Querying the lakehouse at inference time adds 500ms-2s of latency per request -- 10x to 40x over budget. Application-level caching works at small scale but creates consistency problems between training and serving (training/serving skew). A feature store solves both problems: the offline store guarantees training and batch features come from the same computation, and the online store serves at single-digit millisecond latency.

Consequences

  • Offline feature store computes from EDP daily, ensuring training and serving use identical feature definitions.
  • Online store (Redis/Bigtable) serves at <5ms -- well within the 50ms budget.
  • Feature consistency between training and serving is guaranteed, eliminating a common source of model degradation.
  • Feature compute costs are shared across all models that use the same features, rather than each model recomputing independently.
  • Lakehouse compute is no longer affected by inference traffic.

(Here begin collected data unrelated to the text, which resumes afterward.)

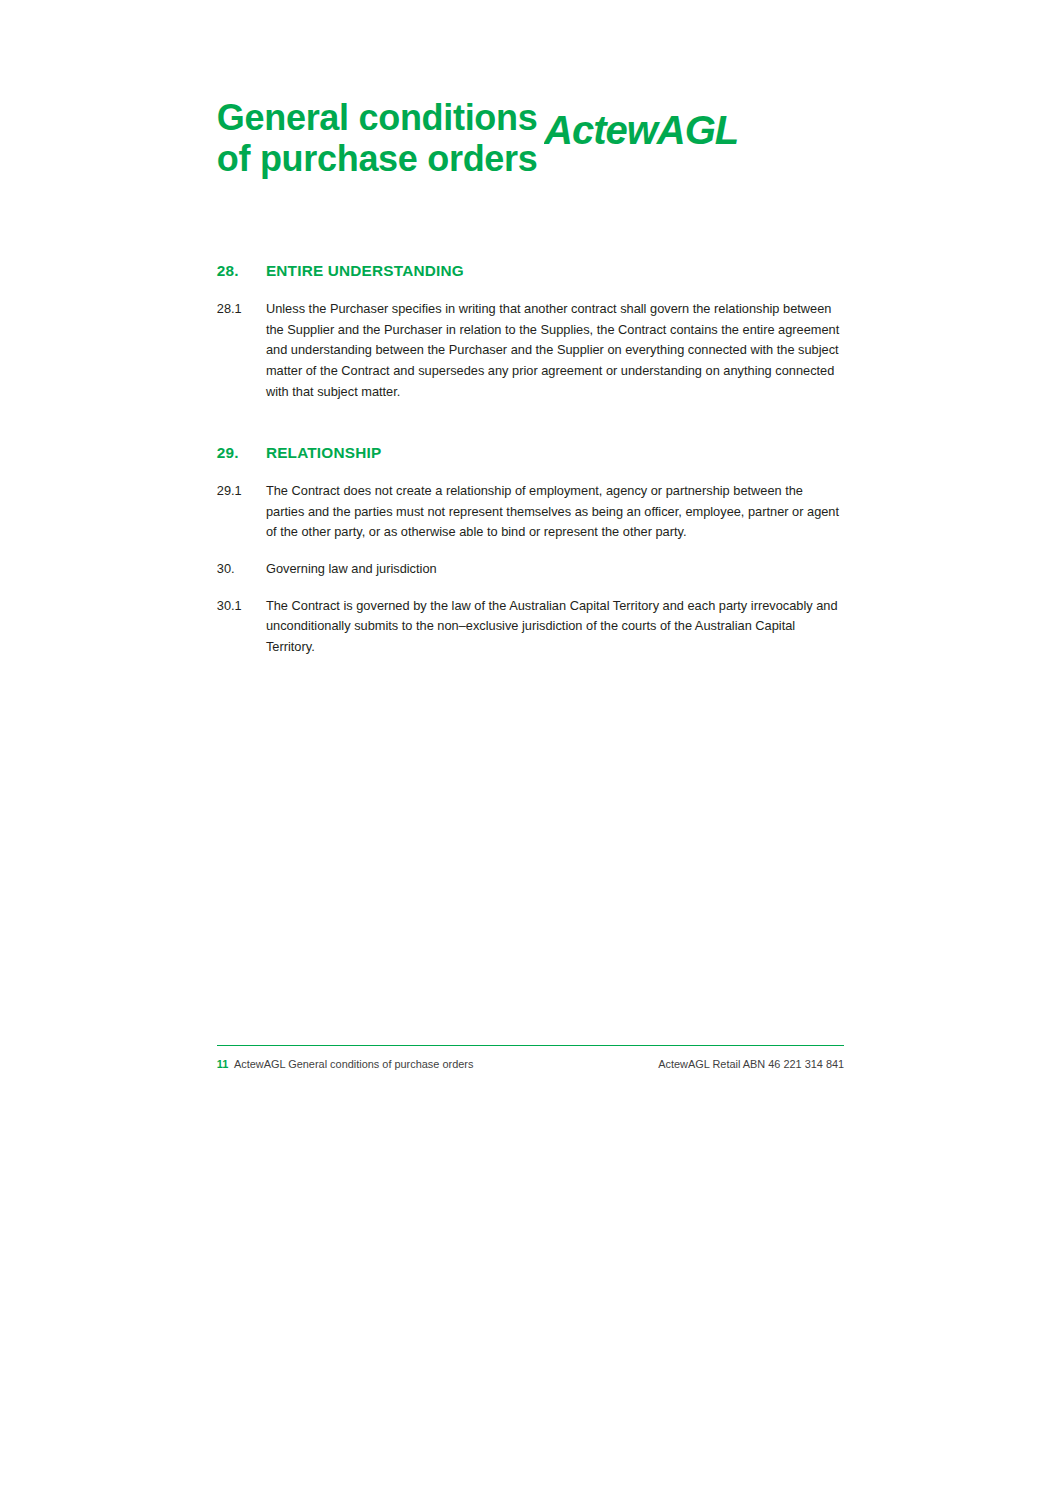General conditions
of purchase orders
ActewAGL ActewAGL
28. ENTIRE UNDERSTANDING
28.1
Unless the Purchaser specifies in writing that another contract shall govern the relationship between the Supplier and the Purchaser in relation to the Supplies, the Contract contains the entire agreement and understanding between the Purchaser and the Supplier on everything connected with the subject matter of the Contract and supersedes any prior agreement or understanding on anything connected with that subject matter.
29. RELATIONSHIP
29.1
The Contract does not create a relationship of employment, agency or partnership between the parties and the parties must not represent themselves as being an officer, employee, partner or agent of the other party, or as otherwise able to bind or represent the other party.
30.
Governing law and jurisdiction
30.1
The Contract is governed by the law of the Australian Capital Territory and each party irrevocably and unconditionally submits to the non–exclusive jurisdiction of the courts of the Australian Capital Territory.
11 ActewAGL General conditions of purchase orders
ActewAGL Retail ABN 46 221 314 841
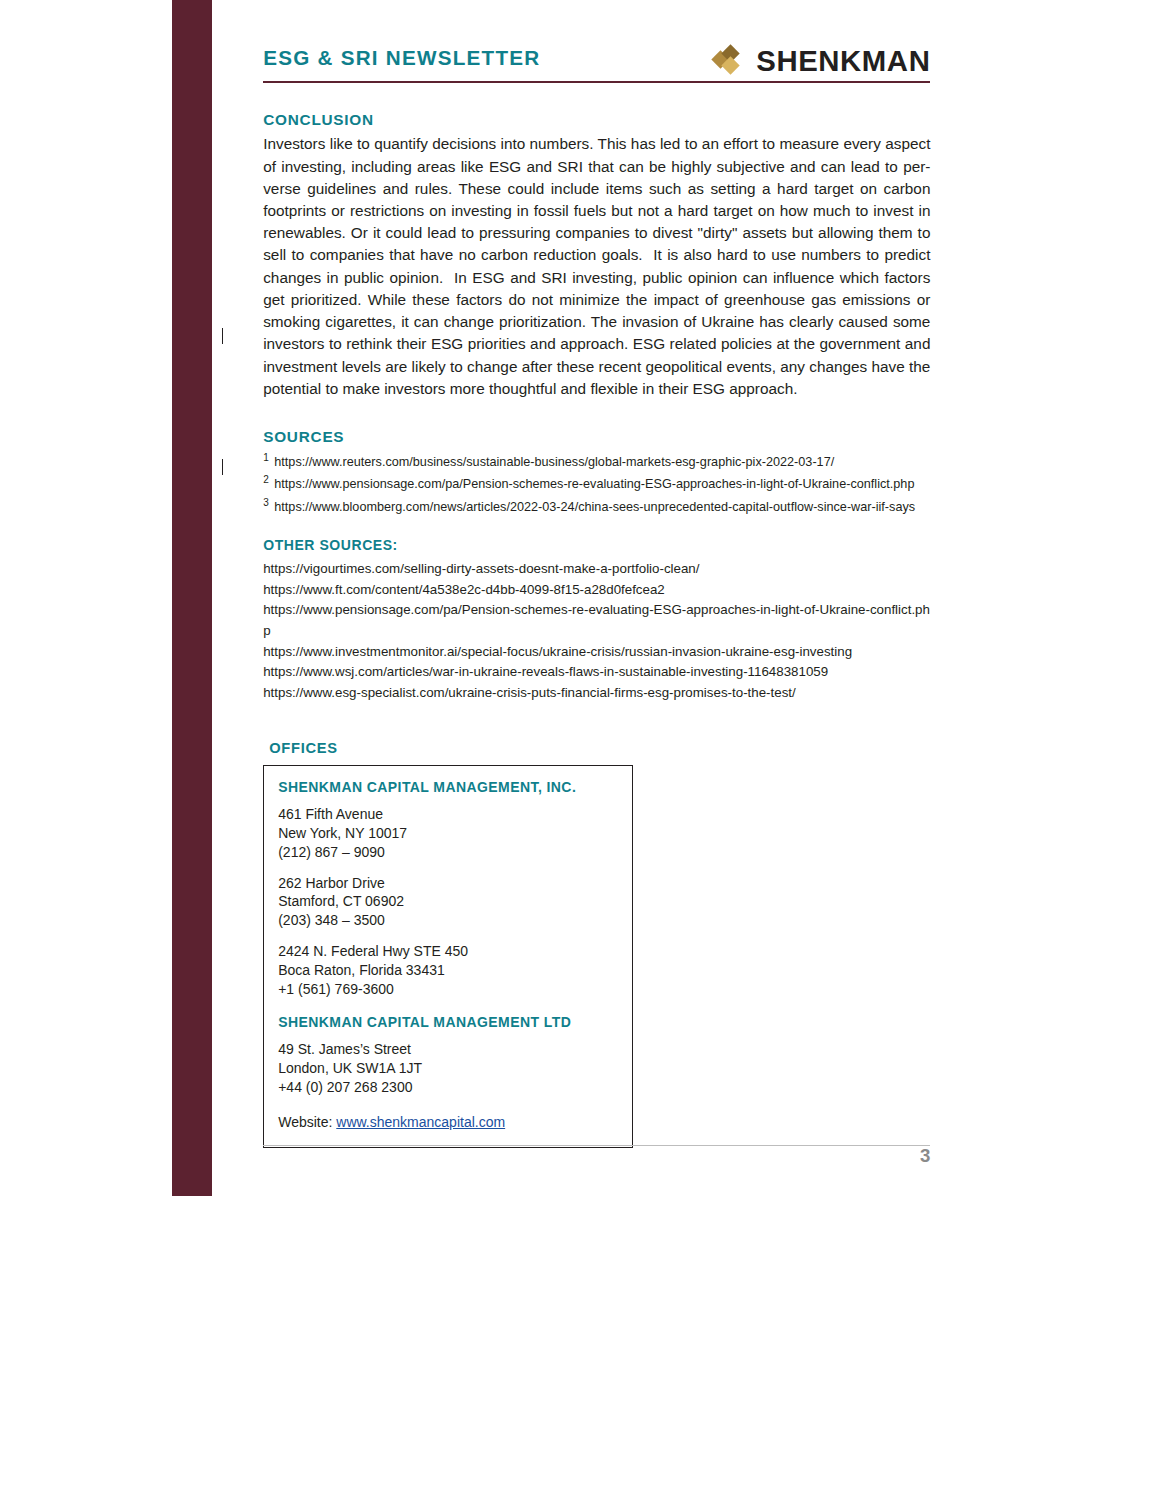ESG & SRI Newsletter
SHENKMAN
Conclusion
Investors like to quantify decisions into numbers. This has led to an effort to measure every aspect of investing, including areas like ESG and SRI that can be highly subjective and can lead to perverse guidelines and rules. These could include items such as setting a hard target on carbon footprints or restrictions on investing in fossil fuels but not a hard target on how much to invest in renewables. Or it could lead to pressuring companies to divest "dirty" assets but allowing them to sell to companies that have no carbon reduction goals. It is also hard to use numbers to predict changes in public opinion. In ESG and SRI investing, public opinion can influence which factors get prioritized. While these factors do not minimize the impact of greenhouse gas emissions or smoking cigarettes, it can change prioritization. The invasion of Ukraine has clearly caused some investors to rethink their ESG priorities and approach. ESG related policies at the government and investment levels are likely to change after these recent geopolitical events, any changes have the potential to make investors more thoughtful and flexible in their ESG approach.
Sources
1 https://www.reuters.com/business/sustainable-business/global-markets-esg-graphic-pix-2022-03-17/
2 https://www.pensionsage.com/pa/Pension-schemes-re-evaluating-ESG-approaches-in-light-of-Ukraine-conflict.php
3 https://www.bloomberg.com/news/articles/2022-03-24/china-sees-unprecedented-capital-outflow-since-war-iif-says
Other Sources:
https://vigourtimes.com/selling-dirty-assets-doesnt-make-a-portfolio-clean/
https://www.ft.com/content/4a538e2c-d4bb-4099-8f15-a28d0fefcea2
https://www.pensionsage.com/pa/Pension-schemes-re-evaluating-ESG-approaches-in-light-of-Ukraine-conflict.php
https://www.investmentmonitor.ai/special-focus/ukraine-crisis/russian-invasion-ukraine-esg-investing
https://www.wsj.com/articles/war-in-ukraine-reveals-flaws-in-sustainable-investing-11648381059
https://www.esg-specialist.com/ukraine-crisis-puts-financial-firms-esg-promises-to-the-test/
Offices
Shenkman Capital Management, Inc.
461 Fifth Avenue
New York, NY 10017
(212) 867 – 9090 262 Harbor Drive
Stamford, CT 06902
(203) 348 – 3500 2424 N. Federal Hwy STE 450
Boca Raton, Florida 33431
+1 (561) 769-3600
Shenkman Capital Management Ltd
49 St. James’s Street
London, UK SW1A 1JT
+44 (0) 207 268 2300
Website: www.shenkmancapital.com
3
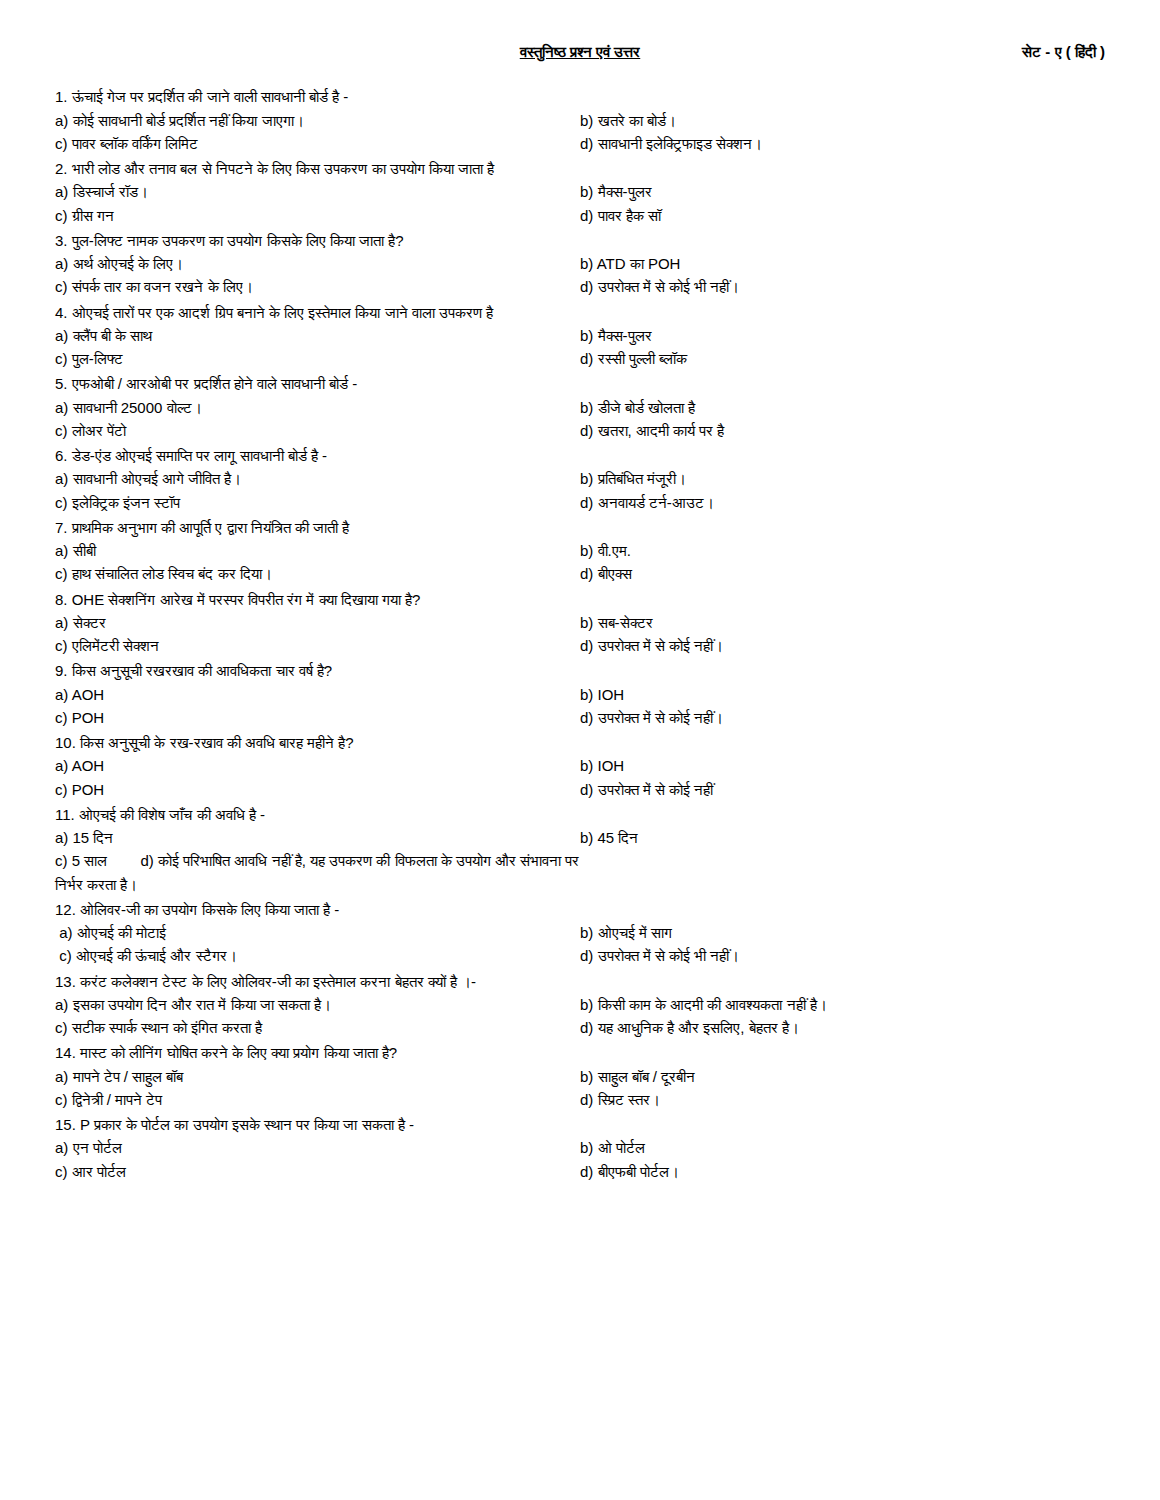वस्तुनिष्ठ प्रश्न एवं उत्तर
सेट - ए ( हिंदी )
1. ऊंचाई गेज पर प्रदर्शित की जाने वाली सावधानी बोर्ड है -
a) कोई सावधानी बोर्ड प्रदर्शित नहीं किया जाएगा।
b) खतरे का बोर्ड।
c) पावर ब्लॉक वर्किंग लिमिट
d) सावधानी इलेक्ट्रिफाइड सेक्शन।
2. भारी लोड और तनाव बल से निपटने के लिए किस उपकरण का उपयोग किया जाता है
a) डिस्चार्ज रॉड।
b) मैक्स-पुलर
c) ग्रीस गन
d) पावर हैक सॉ
3. पुल-लिफ्ट नामक उपकरण का उपयोग किसके लिए किया जाता है?
a) अर्थ ओएचई के लिए।
b) ATD का POH
c) संपर्क तार का वजन रखने के लिए।
d) उपरोक्त में से कोई भी नहीं।
4. ओएचई तारों पर एक आदर्श ग्रिप बनाने के लिए इस्तेमाल किया जाने वाला उपकरण है
a) क्लैंप बी के साथ
b) मैक्स-पुलर
c) पुल-लिफ्ट
d) रस्सी पुल्ली ब्लॉक
5. एफओबी / आरओबी पर प्रदर्शित होने वाले सावधानी बोर्ड -
a) सावधानी 25000 वोल्ट।
b) डीजे बोर्ड खोलता है
c) लोअर पेंटो
d) खतरा, आदमी कार्य पर है
6. डेड-एंड ओएचई समाप्ति पर लागू सावधानी बोर्ड है -
a) सावधानी ओएचई आगे जीवित है।
b) प्रतिबंधित मंजूरी।
c) इलेक्ट्रिक इंजन स्टॉप
d) अनवायर्ड टर्न-आउट।
7. प्राथमिक अनुभाग की आपूर्ति ए द्वारा नियंत्रित की जाती है
a) सीबी
b) वी.एम.
c) हाथ संचालित लोड स्विच बंद कर दिया।
d) बीएक्स
8. OHE सेक्शनिंग आरेख में परस्पर विपरीत रंग में क्या दिखाया गया है?
a) सेक्टर
b) सब-सेक्टर
c) एलिमेंटरी सेक्शन
d) उपरोक्त में से कोई नहीं।
9. किस अनुसूची रखरखाव की आवधिकता चार वर्ष है?
a) AOH
b) IOH
c) POH
d) उपरोक्त में से कोई नहीं।
10. किस अनुसूची के रख-रखाव की अवधि बारह महीने है?
a) AOH
b) IOH
c) POH
d) उपरोक्त में से कोई नहीं
11. ओएचई की विशेष जाँच की अवधि है -
a) 15 दिन
b) 45 दिन
c) 5 साल d) कोई परिभाषित आवधि नहीं है, यह उपकरण की विफलता के उपयोग और संभावना पर निर्भर करता है।
12. ओलिवर-जी का उपयोग किसके लिए किया जाता है -
a) ओएचई की मोटाई
b) ओएचई में साग
c) ओएचई की ऊंचाई और स्टैगर।
d) उपरोक्त में से कोई भी नहीं।
13. करंट कलेक्शन टेस्ट के लिए ओलिवर-जी का इस्तेमाल करना बेहतर क्यों है ।-
a) इसका उपयोग दिन और रात में किया जा सकता है।
b) किसी काम के आदमी की आवश्यकता नहीं है।
c) सटीक स्पार्क स्थान को इंगित करता है
d) यह आधुनिक है और इसलिए, बेहतर है।
14. मास्ट को लीनिंग घोषित करने के लिए क्या प्रयोग किया जाता है?
a) मापने टेप / साहुल बॉब
b) साहुल बॉब / दूरबीन
c) द्विनेत्री / मापने टेप
d) स्प्रिट स्तर।
15. P प्रकार के पोर्टल का उपयोग इसके स्थान पर किया जा सकता है -
a) एन पोर्टल
b) ओ पोर्टल
c) आर पोर्टल
d) बीएफबी पोर्टल।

ADR-004: When should a workflow engine be introduced?

Context

Claims processing currently implemented as a series of dbt models with status flags (submitted/reviewed/approved/rejected) in the silver layer. The pipeline runs on a schedule, advancing claims through stages based on conditional logic in SQL.

Decision Drivers

  • Claims require human review at multiple stages
  • Exception routing needed (escalation, reassignment, timeout handling)
  • SLA tracking required (regulatory deadline for claim resolution)
  • Notifications needed at state transitions

Options

Option Description
A. Continue with dbt status flags Keep status columns in silver layer tables, advance via scheduled dbt runs.
B. Add Airflow for orchestration Use Airflow DAGs to manage claim state transitions and trigger notifications.
C. Introduce workflow engine (Temporal/Camunda) Move claims processing to a purpose-built workflow engine. EDP ingests claim events for analytics.

Decision

Option C -- Introduce workflow engine.

dbt is a data transformation tool, not a workflow engine. Using status flags in SQL to model a business process with human tasks, exceptions, and SLA tracking is a category error. Airflow is better but still fundamentally a DAG scheduler -- it does not natively support human tasks, long-running workflows, or durable state. A workflow engine like Temporal or Camunda is purpose-built for exactly this problem.

Consequences

  • Claims workflow moves to Temporal with explicit state machines, human task assignments, and SLA timers.
  • EDP ingests claim events (via CDC or event stream) for analytics and reporting -- the analytical use case is preserved.
  • Silver layer no longer carries operational state -- it returns to being a data refinement layer.
  • Pipeline complexity reduced: dbt models are simpler without conditional business logic.
  • Human task management properly supported: assignment, escalation, timeout, audit trail.
  • Regulatory SLA tracking is built into the workflow engine rather than approximated by query timestamps.